Welcome to WebmasterWorld Guest from 23.22.206.103

Forum Moderators: goodroi

Message Too Old, No Replies

duplicate content indexing

     
11:54 pm on Apr 17, 2007 (gmt 0)

Full Member

10+ Year Member

joined:May 16, 2004
posts:218
votes: 0


Can't figure out how to implement this:
[webmasterworld.com...]

How do you achieve this using the robots.txt file? Right now we're stumped. We can't add a "noindex" instruction for "#" in robots.txt. The symbol "#" is seen as the beginning of the comment.

Let me know if you need to see the complete code we're trying to use.

[edited by: encyclo at 1:53 pm (utc) on April 18, 2007]
[edit reason] fixed link [/edit]

9:30 am on Apr 18, 2007 (gmt 0)

Full Member

5+ Year Member

joined:Dec 3, 2006
posts:257
votes: 0


What do you mean by "#"? (sorry, no time to read 193 messages over 7 pages ;) )

If it is # as in [webmasterworld.com...] , "#someanchor" is never seen by the webserver, only by the browser, which strips it out before querying the server.

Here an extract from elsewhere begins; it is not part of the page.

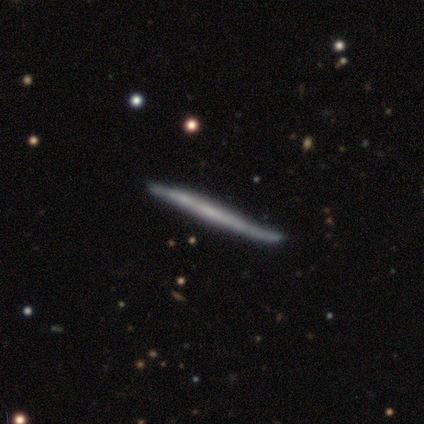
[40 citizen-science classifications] featured or disk 60%, smooth 35%, star or artifact 5%. Down the decision tree: edge-on disk — yes (100%); edge-on bulge — none (88%); merging — none (82%).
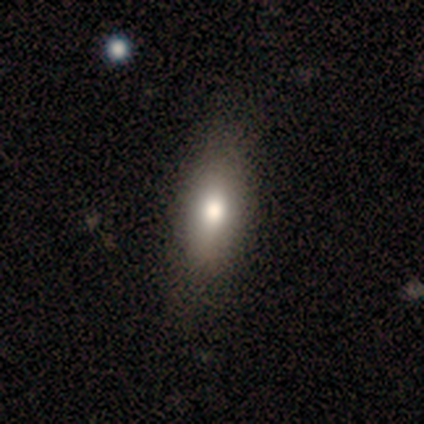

2:38 pm on Apr 18, 2007 (gmt 0)

Full Member

10+ Year Member

joined:May 16, 2004
posts: 218
votes: 0


We're trying this:
User-agent: *
Disallow: *#*
12:07 pm on Apr 19, 2007 (gmt 0)

Full Member

5+ Year Member

joined:Dec 3, 2006
posts:257
votes: 0


It won't change anything.
Have you seen urls with # in your logs?
3:33 pm on Apr 19, 2007 (gmt 0)

Full Member

10+ Year Member

joined:May 16, 2004
posts:218
votes: 0


Yes, here's an example of a URL that gets created when I click on a link to be scrolled down the page:
www.domain.com/articles/article-name/#view

Do you suggest I change # to something else? If so, what?

5:40 pm on Apr 19, 2007 (gmt 0)

Full Member

5+ Year Member

joined:Dec 3, 2006
posts:257
votes: 0


Yes, here's an example of a URL that gets created when I click on a link to be scrolled down the page:
www.domain.com/articles/article-name/#view

It just means that the browser will request www.domain.com/articles/article-name/ from the server, and scroll the page to the anchor named "view", if it finds one.
The webserver never sees a request with '#'. And if it does by the fault of a bad request, it replies with a 404 (since it has no page named "#view").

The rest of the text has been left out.